# long or short whip?



## sophielou10 (Apr 13, 2010)

i wonder if anyone can help me, i currently have two whips a short whip (about 25 inches long) something like the one in the picture and a longer dressage whip (39 inches long) also like the picture. At my riding school i ride a wide variety of different horses and i am unsure of which to use on each.

Cleo and George - these two are generaly forward but occasional need a small tap to reenforce my leg, i don't how ever really want to take my hand of the reins as they can both be sometime rather strong.

hovis- a lazy horse who trips over his own feet and IMO is bored of the same old same old of being a riding school horse.

Marmite- quite chunky ocassionaly needs a tap to wake up and listen.

humbug- quite excitable some days slow until u wake him up, some days raring to go would gallop given half a chance.

Branston- trips over own feet occasional some time ignores leg though he is perfectly aware of what it means slow soomtimes fast others

stanly- lazy ,used to buck whenever i rode him because he got stressed of by lots of leg used to try and get him to move forward, to solve this i tryed asking him for more impulsion with a squeze then a nudge and im he still wasnt respondin then a firm but not hard tap with a crop (before i had the dressage whip)

[Dataset excerpts]

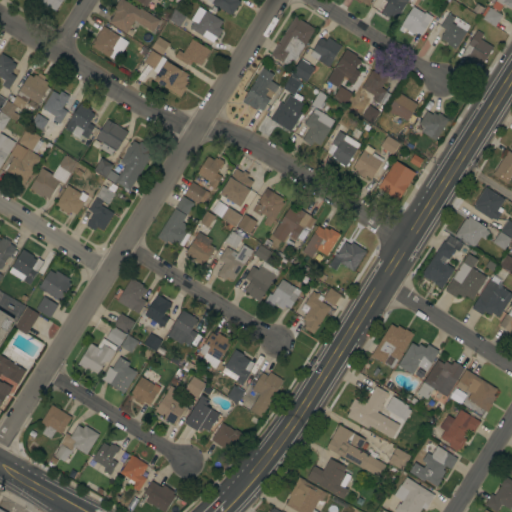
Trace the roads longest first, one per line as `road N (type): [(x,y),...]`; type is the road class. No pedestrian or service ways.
road 1 (residential): [(273,0),(0,439)]
road 2 (tertiary): [(511,73),(285,431),(233,495)]
road 3 (residential): [(0,16),(152,111),(255,144),(406,240)]
road 4 (residential): [(121,243),(280,339)]
road 5 (residential): [(44,371),(187,460)]
road 6 (residential): [(380,281),(511,369)]
road 7 (residential): [(315,0),(443,79)]
road 8 (residential): [(0,202),(106,270)]
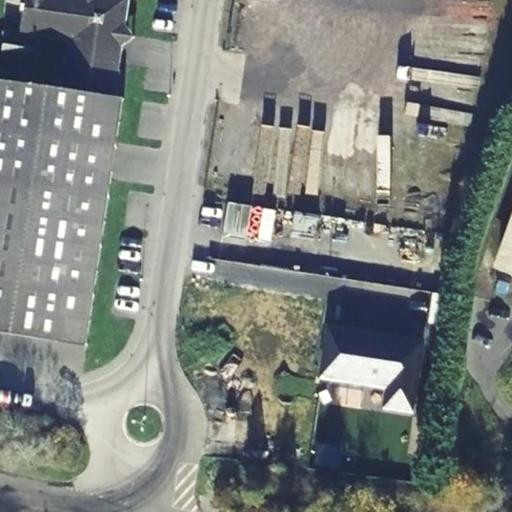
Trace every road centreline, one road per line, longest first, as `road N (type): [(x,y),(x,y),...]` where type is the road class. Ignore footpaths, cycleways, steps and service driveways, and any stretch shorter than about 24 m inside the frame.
road 1 (unclassified): [(149,389),(211,0)]
road 2 (unclassified): [(130,460),(156,460),(180,433),(170,400),(149,389)]
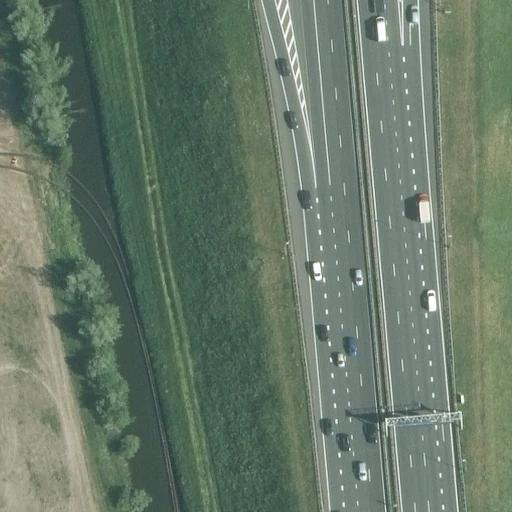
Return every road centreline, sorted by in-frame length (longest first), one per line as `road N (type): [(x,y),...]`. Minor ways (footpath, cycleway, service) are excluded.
road 1 (motorway): [(428,511),(388,46)]
road 2 (motorway): [(337,186),(365,511)]
road 3 (motorway): [(266,0),(280,55),(337,186)]
road 4 (motorway): [(320,0),(337,186)]
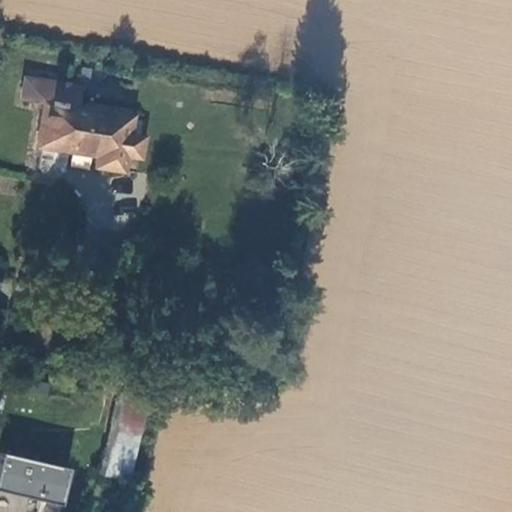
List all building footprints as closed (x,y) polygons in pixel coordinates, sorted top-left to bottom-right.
[(126,154),(138,156),(142,135),(130,133),(132,119),(78,109),(82,86),(28,77),(25,98),(45,101),(39,144),(45,145),(41,164),(43,168),(46,170),(56,172),(62,170),(64,164),(68,144),(98,150),(96,162),(124,168),(126,154)] [(11,374),(0,371),(0,408),(5,409),(11,374)] [(118,393),(112,422),(138,429),(145,399),(118,393)] [(133,452),(138,429),(112,422),(107,446),(133,452)] [(107,446),(101,472),(127,479),(133,452),(107,446)] [(58,511),(67,468),(1,454),(0,459),(0,490),(39,499),(36,511),(58,511)]
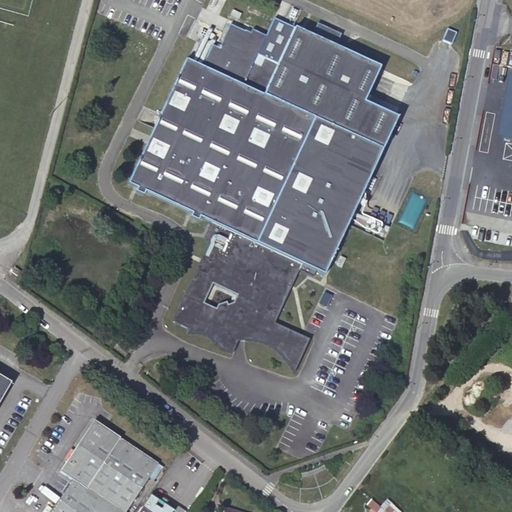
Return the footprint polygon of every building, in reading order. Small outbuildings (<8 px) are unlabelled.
[(174,324),(191,332),(189,336),(193,335),(196,336),(198,335),(201,335),(203,336),(207,337),(209,338),(211,339),(220,348),(222,350),(224,351),(226,352),(232,354),(240,342),(244,342),(247,342),(253,342),(258,343),(263,344),(270,346),(272,348),(275,350),(280,354),(284,358),(288,363),(290,366),(291,367),(294,371),(309,337),(274,321),(298,268),(312,275),(314,269),(323,273),(394,116),(360,101),(376,65),(331,45),(337,32),(313,22),(307,35),(290,27),(274,63),(262,59),(259,67),(252,64),(264,37),(250,30),(248,34),(243,32),(243,33),(227,26),(217,50),(211,47),(211,46),(200,40),(189,64),(184,61),(128,187),(137,191),(136,195),(144,199),(146,195),(199,223),(200,220),(212,225),(204,241),(210,244),(174,324)] [(456,33),(448,29),(443,41),(452,44),(456,33)] [(19,274),(13,269),(10,273),(16,278),(19,274)] [(0,376),(0,402),(12,383),(0,376)] [(93,421),(59,472),(72,480),(50,511),(125,511),(149,476),(157,463),(93,421)] [(162,466),(157,463),(149,476),(154,479),(162,466)] [(172,511),(163,506),(161,508),(155,504),(155,503),(147,498),(137,511),(172,511)] [(403,511),(388,500),(382,507),(374,501),(369,507),(375,511),(403,511)]
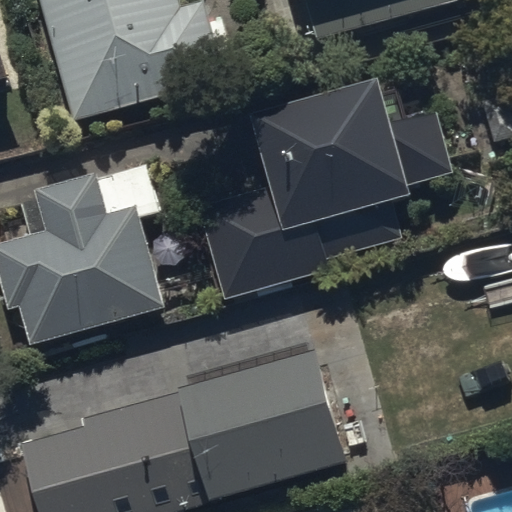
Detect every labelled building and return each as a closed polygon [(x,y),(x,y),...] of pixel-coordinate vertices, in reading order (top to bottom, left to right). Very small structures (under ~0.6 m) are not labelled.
[(46,0),(79,114),(228,73),(207,0),(199,0),(186,4),(184,0),(46,0)] [(312,0),(321,32),(442,0),(312,0)] [(0,98),(23,91),(0,13),(0,98)] [(401,112),(387,65),(256,104),(279,179),(202,202),(230,295),(337,263),(333,252),(410,229),(398,190),(459,171),(438,101),(401,112)] [(36,338),(170,299),(141,198),(111,207),(100,166),(39,183),(51,224),(0,238),(0,257),(13,303),(25,300),(36,338)] [(50,511),(158,511),(354,453),(317,332),(187,371),(190,380),(25,430),(50,511)]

→ WHAT IS REQUIRED
In the forum thread about whips, why doesn't the poster want to take a hand off the reins when riding Cleo and George? Please answer in one to three sentences. You won't need the entries for this.

→ WORKED SOLUTION
The poster doesn't want to take a hand off the reins because Cleo and George can both sometimes be rather strong. They are generally forward but occasionally need a small tap to reinforce the leg.